• **REQUIRED WORK**
Each entry is to be given again exactly; drop the images.

-=-=-=-=-

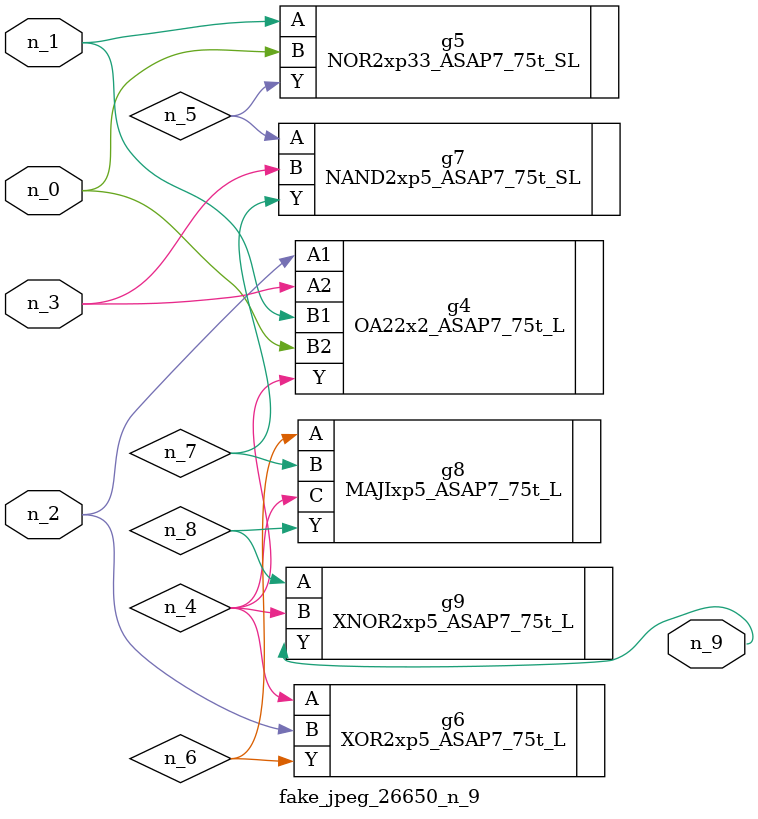
<source format=v>
module fake_jpeg_26650_n_9 (n_0, n_3, n_2, n_1, n_9);

input n_0;
input n_3;
input n_2;
input n_1;

output n_9;

wire n_4;
wire n_8;
wire n_6;
wire n_5;
wire n_7;

OA22x2_ASAP7_75t_L g4 ( 
.A1(n_2),
.A2(n_3),
.B1(n_1),
.B2(n_0),
.Y(n_4)
);

NOR2xp33_ASAP7_75t_SL g5 ( 
.A(n_1),
.B(n_0),
.Y(n_5)
);

XOR2xp5_ASAP7_75t_L g6 ( 
.A(n_4),
.B(n_2),
.Y(n_6)
);

MAJIxp5_ASAP7_75t_L g8 ( 
.A(n_6),
.B(n_7),
.C(n_4),
.Y(n_8)
);

NAND2xp5_ASAP7_75t_SL g7 ( 
.A(n_5),
.B(n_3),
.Y(n_7)
);

XNOR2xp5_ASAP7_75t_L g9 ( 
.A(n_8),
.B(n_4),
.Y(n_9)
);


endmodule
</source>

-=-=-=-=-

• **EXPECTED ANSWER**
<source format=v>
module fake_jpeg_26650_n_9 (n_0, n_3, n_2, n_1, n_9);

input n_0;
input n_3;
input n_2;
input n_1;

output n_9;

wire n_4;
wire n_8;
wire n_6;
wire n_5;
wire n_7;

OA22x2_ASAP7_75t_L g4 ( 
.A1(n_2),
.A2(n_3),
.B1(n_1),
.B2(n_0),
.Y(n_4)
);

NOR2xp33_ASAP7_75t_SL g5 ( 
.A(n_1),
.B(n_0),
.Y(n_5)
);

XOR2xp5_ASAP7_75t_L g6 ( 
.A(n_4),
.B(n_2),
.Y(n_6)
);

MAJIxp5_ASAP7_75t_L g8 ( 
.A(n_6),
.B(n_7),
.C(n_4),
.Y(n_8)
);

NAND2xp5_ASAP7_75t_SL g7 ( 
.A(n_5),
.B(n_3),
.Y(n_7)
);

XNOR2xp5_ASAP7_75t_L g9 ( 
.A(n_8),
.B(n_4),
.Y(n_9)
);


endmodule
</source>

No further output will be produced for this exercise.